Italian researchers reported the presence of C. psittaci in 32 (80%) of their 40 specimens of ocular adnexal lymphoma [3], which aroused much attention at the time of the discovery. Later, South Korean [5] and Austrian [6] researchers confirmed this correlation. However, American [32], Dutch [10] and Japanese [11] research groups did not find any evidence to confirm the correlation between ocular adnexal lymphoma and C. psittaci. Husain et al. [33] published an overview of related studies and concluded that there were serious controversies over C. psittaci DNA detection in ocular adnexal lymphoma specimens. Out of 458 cases of ocular adnexal lymphoma that they reviewed, positive C. psittaci was detected in 104 cases (23%), but 90% of the 104 cases were from 3 of the 12 reports reviewed. A recent study [14] indicates that the C. psittaci detection rate in ocular adnexal lymphoma specimens varied from place to place: 17% in Italy and 0% in Kenya. The positive rate is geographically biased: it is relatively high in Italy and South Korea, relatively low in the United States and Japan, and 0% in our study. Interestingly, the prevalent rate of C. psittaci infection in MALT lymphoma was 11% in specimens from Southern China in a study whose results showed that C. psittaci was associated with ocular adnexal MALT lymphoma and that this association was variable in 6 different geographical areas [13]. The glaring difference between the only 2 studies in Chinese patients is that the cases in this present study resided mainly in East China, while most of the samples in the other study were collected from Southern China. A similar situation occurred in the studies of Italian patients. The C. psittaci detection rate in ocular adnexal lymphoma specimens varied from study to study (from 13% to 80%) [3,13,14].

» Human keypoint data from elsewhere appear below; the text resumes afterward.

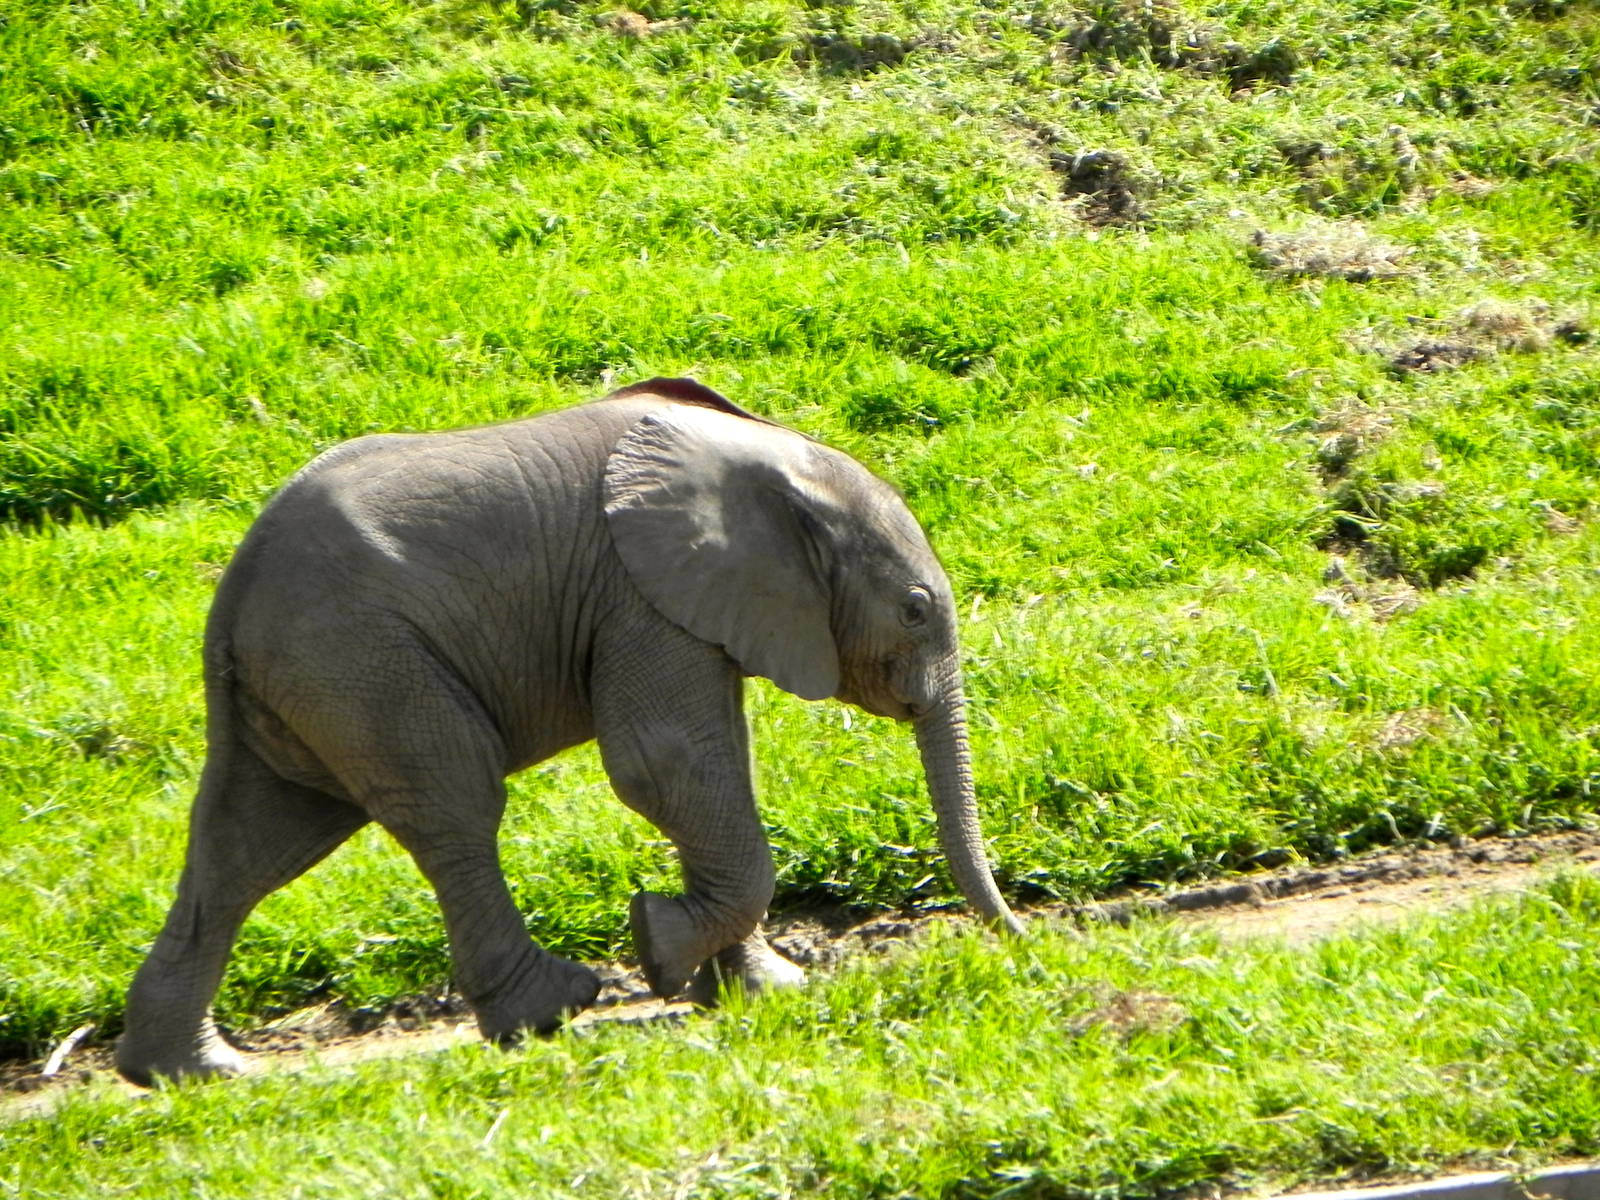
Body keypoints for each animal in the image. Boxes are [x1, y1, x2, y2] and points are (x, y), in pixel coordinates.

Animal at [116, 377, 1022, 1086]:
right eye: (915, 609)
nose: (1020, 937)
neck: (767, 460)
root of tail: (228, 604)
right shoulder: (638, 593)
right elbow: (664, 763)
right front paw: (659, 944)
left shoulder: (688, 607)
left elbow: (717, 765)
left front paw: (757, 990)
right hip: (363, 662)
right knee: (455, 805)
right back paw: (550, 1009)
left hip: (310, 685)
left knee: (249, 848)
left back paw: (190, 1072)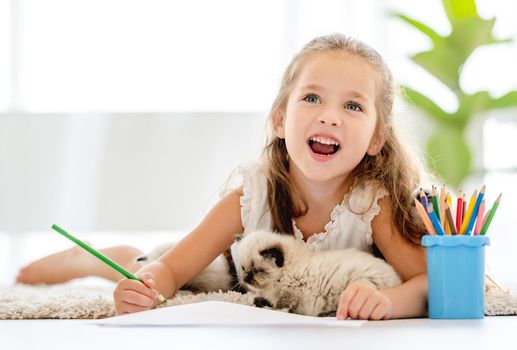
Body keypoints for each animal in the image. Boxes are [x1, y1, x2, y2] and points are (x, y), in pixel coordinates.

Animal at [236, 230, 402, 318]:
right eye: (243, 268)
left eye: (258, 270)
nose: (246, 278)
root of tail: (397, 281)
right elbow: (264, 300)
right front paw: (257, 301)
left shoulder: (291, 291)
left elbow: (280, 306)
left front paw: (270, 309)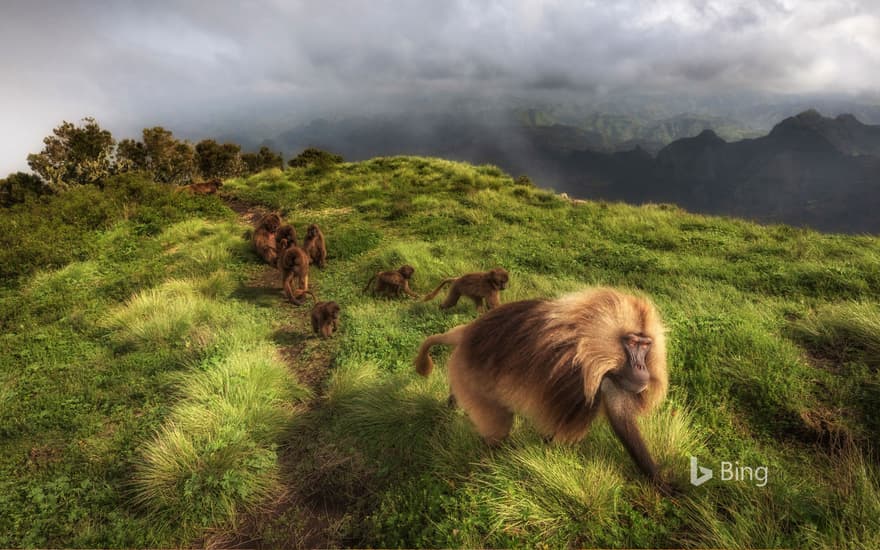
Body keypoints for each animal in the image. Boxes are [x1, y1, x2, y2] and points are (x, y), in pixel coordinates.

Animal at [416, 288, 672, 492]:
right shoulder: (574, 377)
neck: (588, 342)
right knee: (497, 431)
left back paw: (449, 407)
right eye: (632, 343)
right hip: (471, 376)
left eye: (646, 345)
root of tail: (468, 331)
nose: (641, 368)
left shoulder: (610, 376)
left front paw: (660, 481)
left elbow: (620, 415)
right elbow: (556, 433)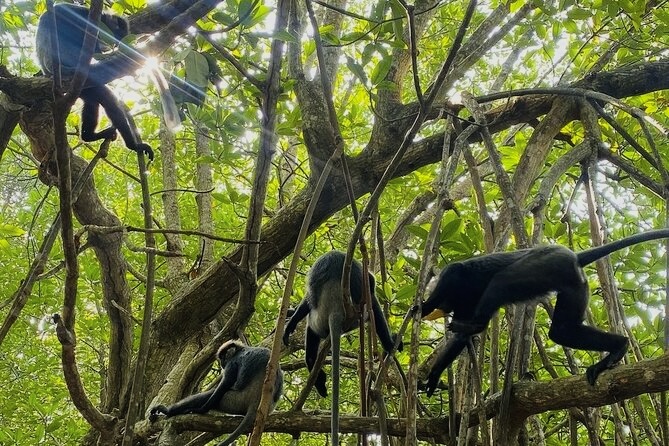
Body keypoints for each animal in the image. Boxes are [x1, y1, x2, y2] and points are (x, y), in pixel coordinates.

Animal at [35, 4, 176, 160]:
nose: (115, 44)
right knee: (107, 97)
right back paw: (133, 145)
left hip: (82, 88)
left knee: (93, 100)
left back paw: (89, 136)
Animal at [149, 340, 284, 446]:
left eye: (223, 358)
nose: (221, 364)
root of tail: (257, 402)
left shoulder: (233, 362)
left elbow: (224, 384)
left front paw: (201, 410)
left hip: (234, 400)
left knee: (210, 394)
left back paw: (168, 411)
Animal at [282, 250, 402, 446]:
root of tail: (336, 311)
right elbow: (370, 288)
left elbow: (307, 300)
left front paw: (291, 322)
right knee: (371, 300)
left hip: (317, 320)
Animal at [420, 228, 669, 396]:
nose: (443, 309)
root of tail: (574, 255)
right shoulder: (464, 304)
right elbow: (461, 338)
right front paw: (435, 373)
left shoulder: (456, 282)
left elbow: (455, 270)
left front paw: (424, 307)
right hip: (575, 284)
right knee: (562, 330)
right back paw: (619, 346)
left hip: (548, 263)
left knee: (503, 280)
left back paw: (478, 324)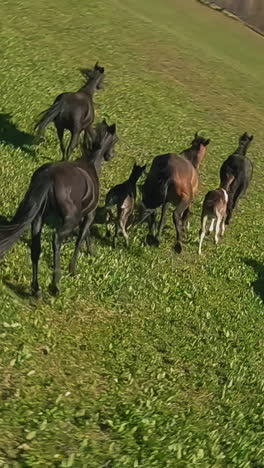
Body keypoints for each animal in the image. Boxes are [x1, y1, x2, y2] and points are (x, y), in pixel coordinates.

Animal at [0, 119, 116, 294]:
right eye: (115, 141)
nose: (111, 155)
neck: (90, 165)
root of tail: (49, 176)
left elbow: (86, 235)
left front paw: (91, 251)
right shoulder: (89, 215)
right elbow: (80, 239)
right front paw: (73, 269)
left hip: (38, 218)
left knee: (36, 248)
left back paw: (36, 289)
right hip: (67, 220)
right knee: (56, 239)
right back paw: (55, 284)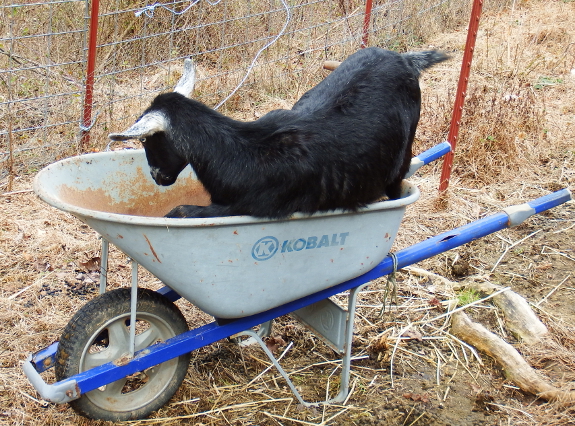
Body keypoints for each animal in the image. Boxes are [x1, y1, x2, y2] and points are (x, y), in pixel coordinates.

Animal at [109, 48, 450, 218]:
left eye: (147, 140)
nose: (156, 177)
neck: (242, 152)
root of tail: (404, 59)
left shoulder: (244, 208)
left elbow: (180, 211)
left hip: (399, 163)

Although we cannot deny possible errors and differences arising from specimen selection and detection methodology, the main problem is that we can neither rule out nor confirm the cause-effect relationship between them. In addition, C. psittaci infection is most likely to occur in luminal mucosa that has the contact with the external environment, such as the respiratory, reproductive and urinary tracts. It is therefore difficult to explain how MALT lymphoma in the deep orbit is caused by C. psittaci infection. The correlation between gastric MALT lymphoma and H. pylori infection has been confirmed [7,8]. This is understandable, because H. pylori exists extensively in normal human gastric mucosa, while C. psittaci is not commonly parasitic in human ocular adnexa. However, positive detection of C. psittaci is an objective finding, suggesting that C. psittaci infection may be one of the pathogenetic factors contributing to ocular adnexal MALT lymphoma. Whether it is an initiating factor or a predisposing factor needs further study.

Conclusions

No C. psittaci, C. trachomatis, C. pneumoniae or H. pylori DNA was detectable in the 16 freshly obtained specimens of conjunctival MALT lymphoma in the present study. There is no evidence to confirm the correlation between the above 4 microorganisms and conjunctival MALT lymphoma in patients from the East China area.